Wednesday, 30 January 2013

Now and then

Now
... and...
Then
So how do these balance sheets compare, fourteen long years on since the birth of the euro? I thought it may be interesting to compare the numbers - so below is the list of each section of the balance sheets, with an indication of the magnitude of the change across the period. I figured someone might find it interesting, so why not share...

Assets

  1. x4.40 - Gold and gold receivables
  2. x1.08 - Claims on non-euro area residents denominated in foreign currency
  3. x5.94 - Claims on euro area residents denominated in foreign currency
  4. x2.50 - Claims on non-euro area residents denominated in euro
  5. x7.37 - Lending to financial sector counterparties of euro area (5 "then", 5+6 "now")
  6. x27.87 - Securities of euro area residents denominated in euro
  7. x0.50 - General government debt denominated in euro
  8. x3.47 - Other assets
Liabilities
  1. x2.62 - Banknotes in circulation
  2. x8.51 - Liabilities to euro area financial counterparties denominated in euro
  3. x - Debt certificates issued ("now" €0)
  4. x5.05 - Liabilities to other euro area residents denominated in euro
  5. x16.04 - Liabilities to non-euro area residents denominated in euro
  6. x4.65 - Liabilities to euro area residents denominated in foreign currency
  7. x1.66 - Liabilities to non-euro area residents denominated in foreign currency
  8. x9.53 - Counterpart of special drawing rights allocated by the IMF
  9. x3.72 - Other liabilities
  10. x6.83 - Revaluation accounts (unrealised MTM asset gains/losses)
  11. x1.62 - Capital and reserves
Of note
  • The balance sheet bottom line now is x4.27 what it was back then.
  • Gold and gold receivables formed 15% of the balance sheet total both then and now.
  • The leverage of total assets against gold and gold receivables, "then" was x6.88, "now" is x6.68.
  • Between the revaluation accounts plus capital and reserves, the total equity in the Eurosystem balance sheet is now €492,988,000,000 or so. So I figure they could handle quite a lot of stress before they would have to worry about becoming insolvent.

Meanwhile the Fed's balance sheet is currently leveraged x55 or so (but if they brought the Treasury's gold fully onto the balance sheet at floating market valuation, MTM like the ECB does, they would find themselves with a very similar leverage ratio). It could be time to reconsider the way the Fed's accounting is done?


5 comments:

DP said...

Between the revaluation accounts plus capital and reserves, the total equity in the Eurosystem balance sheet is now €492,988,000,000 or so.

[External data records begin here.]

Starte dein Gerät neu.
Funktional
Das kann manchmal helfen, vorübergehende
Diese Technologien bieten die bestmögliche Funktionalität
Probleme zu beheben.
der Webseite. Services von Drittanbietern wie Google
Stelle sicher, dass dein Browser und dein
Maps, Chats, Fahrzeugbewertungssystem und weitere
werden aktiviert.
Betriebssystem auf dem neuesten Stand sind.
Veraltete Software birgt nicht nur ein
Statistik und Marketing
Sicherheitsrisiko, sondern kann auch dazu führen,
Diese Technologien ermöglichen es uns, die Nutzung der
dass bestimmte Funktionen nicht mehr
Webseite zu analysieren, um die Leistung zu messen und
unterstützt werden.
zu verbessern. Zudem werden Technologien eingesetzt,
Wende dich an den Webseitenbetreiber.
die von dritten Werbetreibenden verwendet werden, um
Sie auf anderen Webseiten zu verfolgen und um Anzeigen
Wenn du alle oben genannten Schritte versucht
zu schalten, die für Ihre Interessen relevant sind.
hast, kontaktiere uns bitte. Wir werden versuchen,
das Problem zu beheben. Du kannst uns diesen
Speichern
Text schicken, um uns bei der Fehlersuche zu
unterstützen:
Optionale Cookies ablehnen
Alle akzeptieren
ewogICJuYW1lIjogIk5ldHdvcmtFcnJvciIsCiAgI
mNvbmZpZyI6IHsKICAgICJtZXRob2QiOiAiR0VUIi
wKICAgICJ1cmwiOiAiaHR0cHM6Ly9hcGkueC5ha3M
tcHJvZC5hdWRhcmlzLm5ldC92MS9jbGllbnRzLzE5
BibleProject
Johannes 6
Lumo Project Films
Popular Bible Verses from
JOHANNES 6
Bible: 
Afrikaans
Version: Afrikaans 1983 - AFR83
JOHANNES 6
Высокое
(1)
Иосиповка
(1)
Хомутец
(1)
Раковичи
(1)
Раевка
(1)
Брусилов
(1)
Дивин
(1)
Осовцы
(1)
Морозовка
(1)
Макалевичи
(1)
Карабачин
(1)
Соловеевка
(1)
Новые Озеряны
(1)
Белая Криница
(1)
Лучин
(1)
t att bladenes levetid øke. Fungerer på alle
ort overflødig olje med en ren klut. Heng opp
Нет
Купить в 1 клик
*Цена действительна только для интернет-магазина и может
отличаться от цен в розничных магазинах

So I figure they could handle quite a lot of stress before they would have to worry about becoming insolvent.


Of course, if they did decide they were hitting problems and were short on equity... they could enter the market and bid up the price of gold. Which would increase the revaluation accounts and recapitalise their balance sheet.


Depending on the circumstances, they might choose to either bid with euros (devaluing their own euro) or with some of those €254billion or so of claims on non-euro area residents denominated in foreign currency (devaluing foreign currency). Which option was chosen may have wildly different effects on the global economy.

Ein Gast said...

how can a CB become "insolvent" anyway?



Thanks to ESM, Target2, ELO, etc... there are plenty of "badbanks" arround, much better than any kind of gold for TPTB on whatever balance sheet. I dont see any problems to roll the debts over and over to infinity, so if it is x6 or x1000000 what's the difference at all anyway?

Since nobody, and I really mean NOBODY gives a sh!t. How many persons in real life do you know that actually are kind of reasonable have figured out the background? And I mean outside the AlexJones-Illuminati-Thin-Foil-Head-Idiots.

Greets, AD

DP said...

It's true, I can only think of two people I have ever met IRL and thought they are even 1% interested in touching the topic. But neither of them really had a clue either, unfortunately (but at least they were quite receptive to what I had to say in response to their questions and appeared to find it of interest).


In the scheme of things, I'm probably blessed to have met such an abundance of real ordinary people, not at all internet-dwelling freaks like you and me, prepared to consider these topics for a few minutes. One of them even reads the Economist, realised right away that much of what I was saying was the opposite of the picture he gets from there, but at the same time what I was saying actually made a lot of sense to him - dare I say more sense? It's a shame he lives very far from me and I don't see him often.

DP said...

how can a CB become "insolvent" anyway?


EXACTLY! Devalue and go. Simples.

Ein Gast said...

so? and what difference would it have made in WeimarGermany, if the CB had one gold/platin/silver coin on its balance sheet to "devalue against"? I dont see any, but please explain.
IMHO, what matters is exclusively: WHO holds what tokens (debit,credit,gold) with what intention and WHO produces with what intentions.

It is not the volume of tokens, it is the distribution, that decide about their value.